Transcript
Rabbi Ami Hirsch (0:00)
Rabbi I'm rabbi ami hirsch of the stephen wise free synagogue in new york, and you're listening to in these times.
Host of In These Times (0:11)
In the wake of October 7, many Jews, especially young Jews, have found themselves navigating a world that feels suddenly hostile, confusing, and morally upside down. Anti Zionism is no longer fringe. It is increasingly mainstream, often presented not as an argument, but, but as a moral certainty. So what is driving this shift and how should we respond? My guest today has watched this conflict play out up close. Adam Lewis Klein is a writer, anthropologist, and the founder of the movement against Anti Zionism. He studied philosophy at Yale and is completing his PhD at McGill, where his work focuses on Jewish peoplehood and the ideas shaping contemporary anti Jewish hate. Foreign. Welcome to in these Times.
Adam Lewis Klein (1:04)
Thank you so much. Pleasure to be here.
Rabbi Ami Hirsch (1:06)
I've seen you online quite frequently and you're one of our great Jewish young. I don't know if you, if you like the term influencer or not, but it does influence people because you're an academic as well. What brought you into this highly charged conflict of ideas on social media?
Adam Lewis Klein (1:29)
Well, you know, October 7th was a transformative moment for me like it was for so many. But I also had a unique experience that I've talked about in other places. But I was in the Amazon doing fieldwork, anthropological fieldwork for my PhD with indigenous people.

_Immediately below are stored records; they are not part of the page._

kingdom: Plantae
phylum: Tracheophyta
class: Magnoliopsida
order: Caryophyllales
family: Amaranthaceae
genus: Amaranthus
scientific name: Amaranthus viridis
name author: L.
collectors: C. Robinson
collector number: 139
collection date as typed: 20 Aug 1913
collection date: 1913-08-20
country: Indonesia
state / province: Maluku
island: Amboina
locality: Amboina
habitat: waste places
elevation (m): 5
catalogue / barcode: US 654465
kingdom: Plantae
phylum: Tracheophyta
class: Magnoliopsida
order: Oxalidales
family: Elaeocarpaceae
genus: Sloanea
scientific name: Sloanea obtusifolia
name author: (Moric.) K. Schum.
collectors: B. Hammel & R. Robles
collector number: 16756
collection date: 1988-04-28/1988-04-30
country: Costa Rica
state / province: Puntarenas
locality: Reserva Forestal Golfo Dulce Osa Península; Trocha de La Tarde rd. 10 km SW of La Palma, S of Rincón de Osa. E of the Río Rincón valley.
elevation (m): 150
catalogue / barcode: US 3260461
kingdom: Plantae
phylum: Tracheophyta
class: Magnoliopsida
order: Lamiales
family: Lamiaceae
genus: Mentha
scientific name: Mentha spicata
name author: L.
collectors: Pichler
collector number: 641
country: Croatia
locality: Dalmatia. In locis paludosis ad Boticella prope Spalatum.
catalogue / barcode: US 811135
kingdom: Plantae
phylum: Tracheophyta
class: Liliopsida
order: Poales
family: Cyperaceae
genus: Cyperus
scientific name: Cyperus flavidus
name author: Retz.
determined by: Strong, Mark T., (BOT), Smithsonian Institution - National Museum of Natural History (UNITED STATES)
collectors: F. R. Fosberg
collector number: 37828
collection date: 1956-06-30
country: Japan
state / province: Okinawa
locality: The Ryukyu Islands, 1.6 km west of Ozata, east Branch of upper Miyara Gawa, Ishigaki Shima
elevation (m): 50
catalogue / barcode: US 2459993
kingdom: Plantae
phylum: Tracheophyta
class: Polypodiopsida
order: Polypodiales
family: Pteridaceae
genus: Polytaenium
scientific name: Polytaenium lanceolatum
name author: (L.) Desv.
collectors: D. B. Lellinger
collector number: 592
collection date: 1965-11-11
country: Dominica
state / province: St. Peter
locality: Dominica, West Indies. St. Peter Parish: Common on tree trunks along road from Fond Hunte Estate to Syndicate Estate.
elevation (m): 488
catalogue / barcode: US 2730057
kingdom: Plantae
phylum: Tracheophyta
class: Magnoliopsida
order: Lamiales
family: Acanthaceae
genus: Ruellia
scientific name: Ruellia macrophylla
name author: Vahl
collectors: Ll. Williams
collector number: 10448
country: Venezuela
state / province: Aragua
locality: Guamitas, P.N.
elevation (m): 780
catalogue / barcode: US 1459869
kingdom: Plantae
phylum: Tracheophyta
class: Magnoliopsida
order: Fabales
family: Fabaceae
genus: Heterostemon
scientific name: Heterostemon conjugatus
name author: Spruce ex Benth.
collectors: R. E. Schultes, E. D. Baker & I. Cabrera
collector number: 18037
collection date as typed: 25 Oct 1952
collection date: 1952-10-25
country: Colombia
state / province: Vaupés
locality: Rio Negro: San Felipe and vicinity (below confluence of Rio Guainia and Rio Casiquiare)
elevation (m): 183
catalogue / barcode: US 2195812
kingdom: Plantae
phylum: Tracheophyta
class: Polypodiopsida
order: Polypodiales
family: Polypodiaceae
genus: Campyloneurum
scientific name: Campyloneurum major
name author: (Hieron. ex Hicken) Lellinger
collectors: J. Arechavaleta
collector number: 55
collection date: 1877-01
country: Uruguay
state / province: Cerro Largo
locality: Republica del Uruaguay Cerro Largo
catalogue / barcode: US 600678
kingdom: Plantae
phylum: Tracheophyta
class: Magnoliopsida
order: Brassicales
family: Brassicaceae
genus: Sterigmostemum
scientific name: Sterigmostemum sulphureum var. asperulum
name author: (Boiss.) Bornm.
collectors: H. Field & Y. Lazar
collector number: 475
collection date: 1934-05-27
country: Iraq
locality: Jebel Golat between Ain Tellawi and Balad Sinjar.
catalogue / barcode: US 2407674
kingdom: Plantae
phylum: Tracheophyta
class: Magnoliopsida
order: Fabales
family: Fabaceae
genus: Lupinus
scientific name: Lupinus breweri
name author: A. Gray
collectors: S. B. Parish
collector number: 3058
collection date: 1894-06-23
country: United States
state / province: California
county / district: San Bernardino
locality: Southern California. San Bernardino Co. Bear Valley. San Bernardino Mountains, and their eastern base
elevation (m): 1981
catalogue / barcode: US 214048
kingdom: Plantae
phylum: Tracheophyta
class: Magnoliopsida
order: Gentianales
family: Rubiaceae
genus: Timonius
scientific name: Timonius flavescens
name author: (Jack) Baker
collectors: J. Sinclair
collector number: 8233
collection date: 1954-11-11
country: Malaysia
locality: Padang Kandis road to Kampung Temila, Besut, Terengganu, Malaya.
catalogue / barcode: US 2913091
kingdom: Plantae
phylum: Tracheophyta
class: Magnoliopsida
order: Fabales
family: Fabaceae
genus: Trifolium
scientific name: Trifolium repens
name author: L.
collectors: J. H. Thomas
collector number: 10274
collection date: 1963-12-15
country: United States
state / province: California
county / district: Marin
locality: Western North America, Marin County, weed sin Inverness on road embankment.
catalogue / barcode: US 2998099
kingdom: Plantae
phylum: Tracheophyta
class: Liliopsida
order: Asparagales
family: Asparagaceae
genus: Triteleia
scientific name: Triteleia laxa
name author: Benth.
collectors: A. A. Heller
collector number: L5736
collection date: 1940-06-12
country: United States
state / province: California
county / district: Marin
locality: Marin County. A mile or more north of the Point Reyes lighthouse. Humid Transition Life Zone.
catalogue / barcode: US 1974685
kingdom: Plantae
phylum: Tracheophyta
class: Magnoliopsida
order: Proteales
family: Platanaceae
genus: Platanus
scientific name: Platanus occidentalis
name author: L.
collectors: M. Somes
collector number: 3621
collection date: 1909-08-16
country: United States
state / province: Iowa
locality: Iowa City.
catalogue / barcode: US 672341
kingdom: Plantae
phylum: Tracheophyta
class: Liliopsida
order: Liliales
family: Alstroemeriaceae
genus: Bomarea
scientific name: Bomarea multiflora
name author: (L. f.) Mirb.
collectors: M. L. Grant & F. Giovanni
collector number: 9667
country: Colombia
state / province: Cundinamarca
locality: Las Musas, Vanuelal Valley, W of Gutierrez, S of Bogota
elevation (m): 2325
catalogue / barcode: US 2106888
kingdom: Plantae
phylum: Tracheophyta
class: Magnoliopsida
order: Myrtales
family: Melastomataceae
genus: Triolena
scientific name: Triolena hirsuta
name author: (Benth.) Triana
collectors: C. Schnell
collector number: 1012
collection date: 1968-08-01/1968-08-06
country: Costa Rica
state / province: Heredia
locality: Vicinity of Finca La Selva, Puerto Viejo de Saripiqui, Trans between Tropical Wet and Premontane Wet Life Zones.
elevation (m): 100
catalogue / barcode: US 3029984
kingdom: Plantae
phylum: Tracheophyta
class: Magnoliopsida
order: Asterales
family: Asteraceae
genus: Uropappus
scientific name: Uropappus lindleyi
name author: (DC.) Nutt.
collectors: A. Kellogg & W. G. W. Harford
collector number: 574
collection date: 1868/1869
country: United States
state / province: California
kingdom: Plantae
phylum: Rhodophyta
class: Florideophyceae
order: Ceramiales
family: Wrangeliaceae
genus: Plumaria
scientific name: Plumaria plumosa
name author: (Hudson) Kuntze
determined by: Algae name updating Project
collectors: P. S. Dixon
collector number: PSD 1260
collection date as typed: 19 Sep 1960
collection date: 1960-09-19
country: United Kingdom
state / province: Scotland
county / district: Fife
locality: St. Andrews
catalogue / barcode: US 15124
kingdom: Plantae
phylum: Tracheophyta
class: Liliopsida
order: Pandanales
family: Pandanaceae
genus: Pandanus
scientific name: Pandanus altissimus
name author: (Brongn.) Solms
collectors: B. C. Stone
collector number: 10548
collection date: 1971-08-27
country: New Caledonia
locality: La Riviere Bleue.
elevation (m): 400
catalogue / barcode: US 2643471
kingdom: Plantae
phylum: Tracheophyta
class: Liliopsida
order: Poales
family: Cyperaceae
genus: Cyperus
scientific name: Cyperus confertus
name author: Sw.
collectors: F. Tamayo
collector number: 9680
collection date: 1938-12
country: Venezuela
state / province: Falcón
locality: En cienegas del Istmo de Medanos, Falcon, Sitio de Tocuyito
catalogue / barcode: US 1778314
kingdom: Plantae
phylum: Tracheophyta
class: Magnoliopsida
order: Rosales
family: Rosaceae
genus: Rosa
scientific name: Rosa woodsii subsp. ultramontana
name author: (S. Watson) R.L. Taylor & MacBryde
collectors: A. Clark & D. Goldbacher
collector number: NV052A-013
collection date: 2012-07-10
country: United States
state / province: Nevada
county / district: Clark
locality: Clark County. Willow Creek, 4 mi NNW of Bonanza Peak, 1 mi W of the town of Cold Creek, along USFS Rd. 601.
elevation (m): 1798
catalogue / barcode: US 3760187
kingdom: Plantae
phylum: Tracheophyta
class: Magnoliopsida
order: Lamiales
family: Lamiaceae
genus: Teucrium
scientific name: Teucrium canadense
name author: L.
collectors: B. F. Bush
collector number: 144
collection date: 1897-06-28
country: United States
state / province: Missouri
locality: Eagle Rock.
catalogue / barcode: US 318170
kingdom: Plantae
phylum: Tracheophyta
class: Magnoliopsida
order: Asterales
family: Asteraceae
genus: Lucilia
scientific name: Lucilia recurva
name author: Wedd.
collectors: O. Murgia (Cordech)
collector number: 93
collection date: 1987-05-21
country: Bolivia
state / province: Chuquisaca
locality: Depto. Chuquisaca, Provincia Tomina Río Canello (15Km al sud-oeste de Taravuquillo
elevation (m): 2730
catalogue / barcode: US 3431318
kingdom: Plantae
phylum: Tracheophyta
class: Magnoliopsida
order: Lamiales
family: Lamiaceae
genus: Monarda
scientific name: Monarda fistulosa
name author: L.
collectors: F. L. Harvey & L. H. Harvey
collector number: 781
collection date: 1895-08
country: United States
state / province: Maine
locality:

And I'd been living in a indigenous village without any phone or computer for three months. Every day I would work, walk over from the little health post where they put all the foreigners when, where I was staying, to the central pavilion in this village. And I would meet with the elders of this tribe and I would learn about their sacred stories, their traditions and history that they were trying to maintain in the present in the face of assimilation and, you know, domination from a, you know, more powerful majoritarian society in Colombia. And then I got back to a local town, town, it's still in the Amazon on October 9th. And I opened my computer for the first time in three months. And the first thing I saw was the Nova Music Festival. And the second thing I saw was all of my friends and colleagues in my left wing academic space turning on Israel, bashing Israel. And pretty soon, just through speaking up against this movement, I was purged from academia. And so I had to really come to a reckoning, really about my identity as a Jew and also my identity as an academic, as someone who was in these intellectual spaces. And what I saw was a kind of pseudoscience that had emerged behind my back. I hadn't been paying too much Attention to the Israel discourse actually prior to October 7th. But there was a whole new pseudoscience of Jews as these alien white colonizers who kind of invented the notion that we come from Israel and that any of our objections to Jew hate against us was kind of fake. It was part of this conspiracy to claim we have a right in this land that we actually have no right to, to belong to. So I needed to find a way to speak back to that and to use actually my academic training, my understanding of indigeneity and the critique of colonialism to speak back to what this new pseudoscience was doing.